Las galerías comerciales, abarrotadas de gente, parecen un templo iluminado para una fiesta mayor, celebración de las aspiraciones de la clase media, perfumadas de Dior y de Chanel. Entre la plaza recubierta de neones y las oscuras tiendas de liquidación de existencias que proliferan en el otro extremo, la rue Lafayette recorre todas las posibilidades del consumismo. Las boutiques de lujo y las cafeterías de especialidad junto a la Ópera Garnier dejan paso a los gélidos colmados de productos chinos y afganos en las inmediaciones de la plaza de Stalingrad, donde tiendas de campaña Quechua se ubican estratégicamente sobre las rejillas de ventilación del metro para aprovechar el aire caliente y tóxico. A la puerta de los kebabs, entre oficinas de empleo temporal cuyos anuncios ofrecen salarios inferiores a lo que cuesta el atuendo de los maniquíes a un par de kilómetros de distancia, la aglomeración es más pausada, tiene menos rumbo. Los repartidores esperan a que salgan los pedidos. La rue Lafayette no solo atraviesa una ciudad, no solo remonta una colina: comunica mundos estancos y tiempos distintos.
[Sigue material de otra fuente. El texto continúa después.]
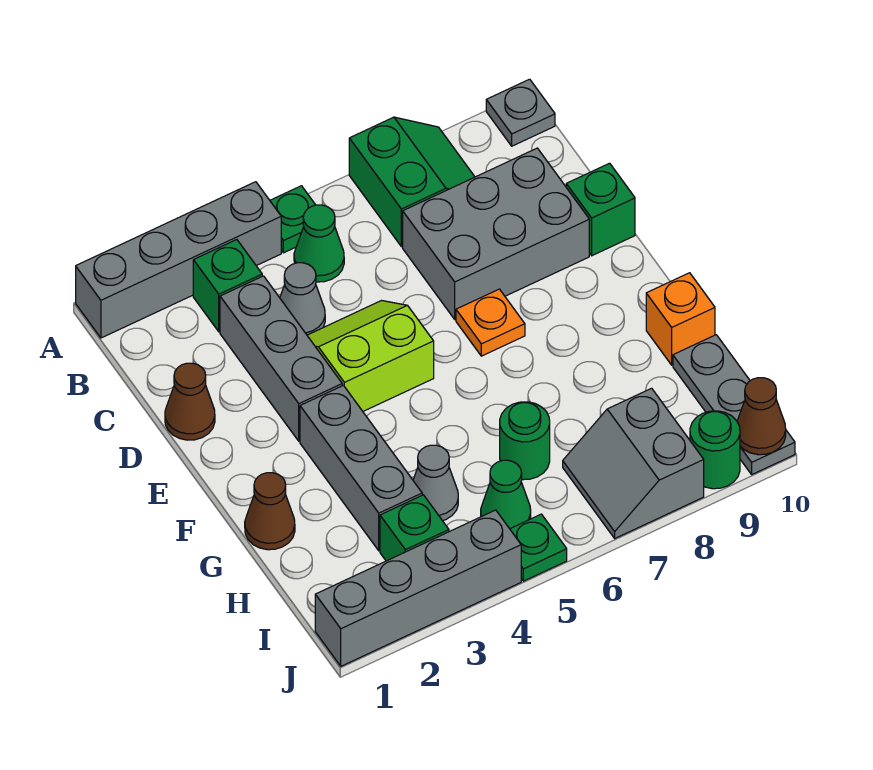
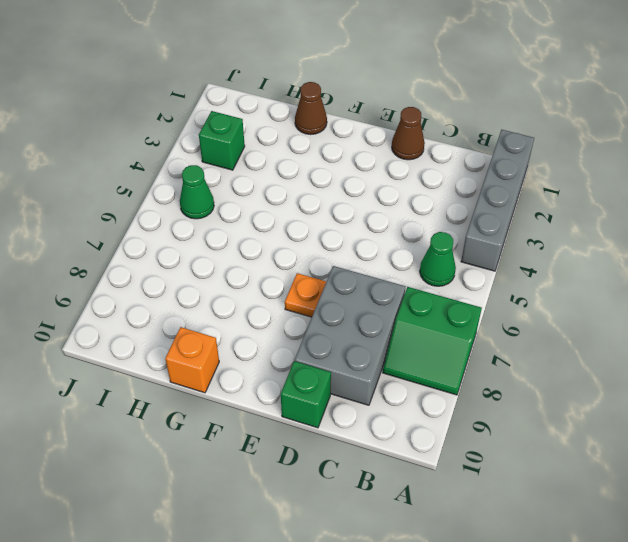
none -> green 1x1 plate [270,186,315,253]
none -> grey 1x1 plate [486,79,555,146]
none -> green 1x1 brick [193,240,262,332]

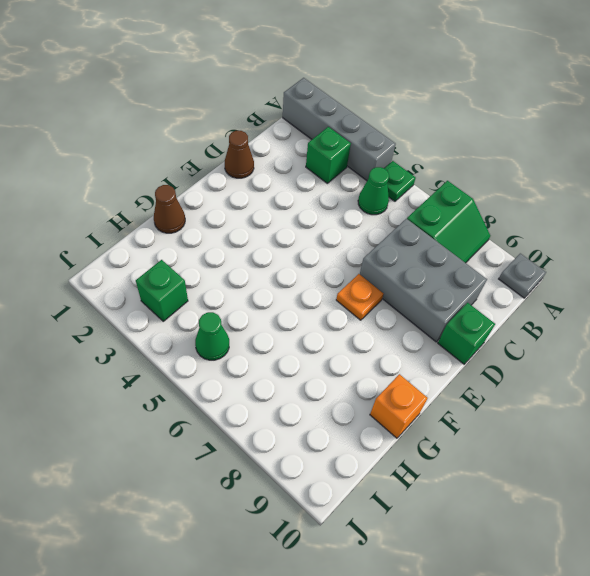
none -> grey 1x3 brick [220,276,342,441]
none -> grey 1x1 cone [280,263,325,335]
none -> lime 2x2 slope [307,301,434,411]

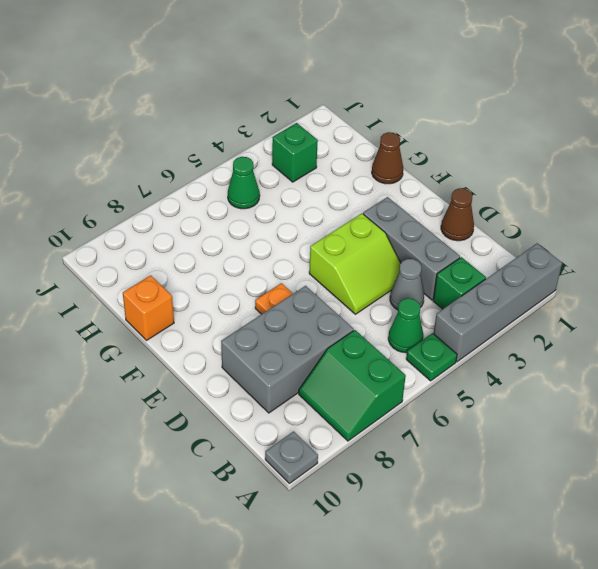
none -> green 1x1 brick [566,163,635,256]
none -> grey 1x3 brick [300,385,422,551]
none -> grey 1x1 cone [413,445,458,521]

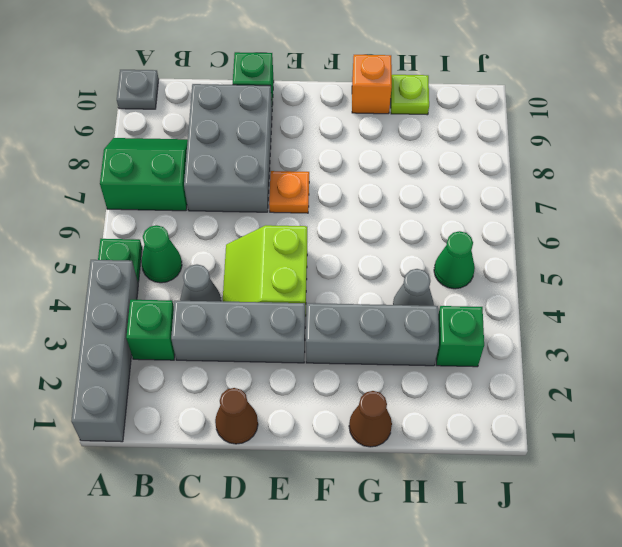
lime 1x1 plate [391,75,429,115] -> grey 1x3 plate [673,335,795,474]
none -> green 1x1 round brick [500,402,550,480]
none -> grey 2x2 slope [563,388,704,538]
none -> grey 1x4 brick [315,510,521,666]

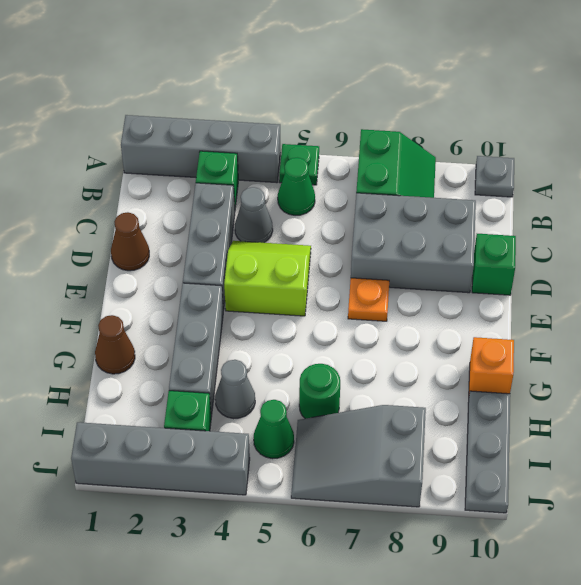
grey 2x3 slope [291,405,426,507] -> grey 2x2 slope [563,388,704,538]
none -> green 1x1 plate [510,514,567,581]
none -> green 1x1 round brick [690,411,740,489]
none -> brown 1x1 cone [737,378,786,455]

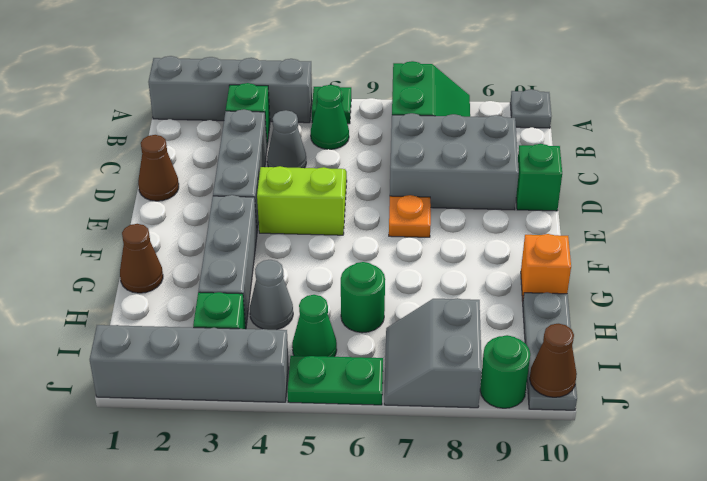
green 1x2 plate [287,356,383,405] -> green 1x1 plate [510,514,567,581]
El 23 de noviembre de 2024, una marcha contra la violencia contra las mujeres salió de la Gare du Nord y descendió hacia Bastille por el bulevar Magenta, atravesando la rue Lafayette por su mitad. Centenares de retratos de Gisèle Pellicot y decenas de furgones policiales pasaron ante el hotel de Suéde, en el que vivió en 1927 Léona Delcourt, la bailarina y cortesana que André Breton, padre del surrealismo, conoció en uno de sus vagabundeos por París. Estuvieron diez días juntos, explorando el amor y su locura. Pocos meses más tarde, tras un episodio de delirio, Léona sería internada en una institución psiquiátrica, donde pasaría el resto de su vida. Al comienzo de su reclusión, André Breton escribiría su libro Nadja, sobrenombre que Léona se daba a sí misma, pues en ruso Nadja es «el principio (y solo el principio) de la esperanza».
Léona Delcourt, única foto conocida, BNF.
Tras los pasos de Nadja, reviviendo ese encuentro, caminaría un día de 1988 la escritora y premio nobel Annie Ernaux. Pasearía frente a las torres neoclásicas de la iglesia de Saint Vincent de Paul, en la misma rue Lafayette, y observaría el hotel de Suéde «con un estupor que da la sensación de vivir intensamente». Una desorientación particular, que solo conoce quien busca en la realidad las huellas de la literatura, espectros de la imaginación. En su Diario del afuera (Cabaret Voltaire), Ernaux se convierte en una autora errante, como Breton, volcada hacia las escenas que observa en los vagones del metro, en los pasillos del supermercado, en las salas de espera. Escribe la ciudad como si esta fuera una sucesión de reels, fragmentos de vida sin pasado ni futuro, mero impacto anónimo. Ernaux se siente «atravesada por la gente, por su existencia, como una puta». No se trata de los vídeos fingidos, seleccionados por un algoritmo, que hoy nos atrapan. El sentido y la verdad de esas imágenes y diálogos robados se encuentran en las obsesiones y en los recuerdos de la propia Ernaux, que desaparece del cuadro para conservar solo la opacidad, el misterio de las personas que se cruzan con ella. Como si no hubiera mejor forma de conocerse a uno mismo que a través de lo que se ve, o no se ve, en los demás.
La violencia, por ejemplo. La parte no iluminada del amor: un extremo u otro de una calle no tan larga.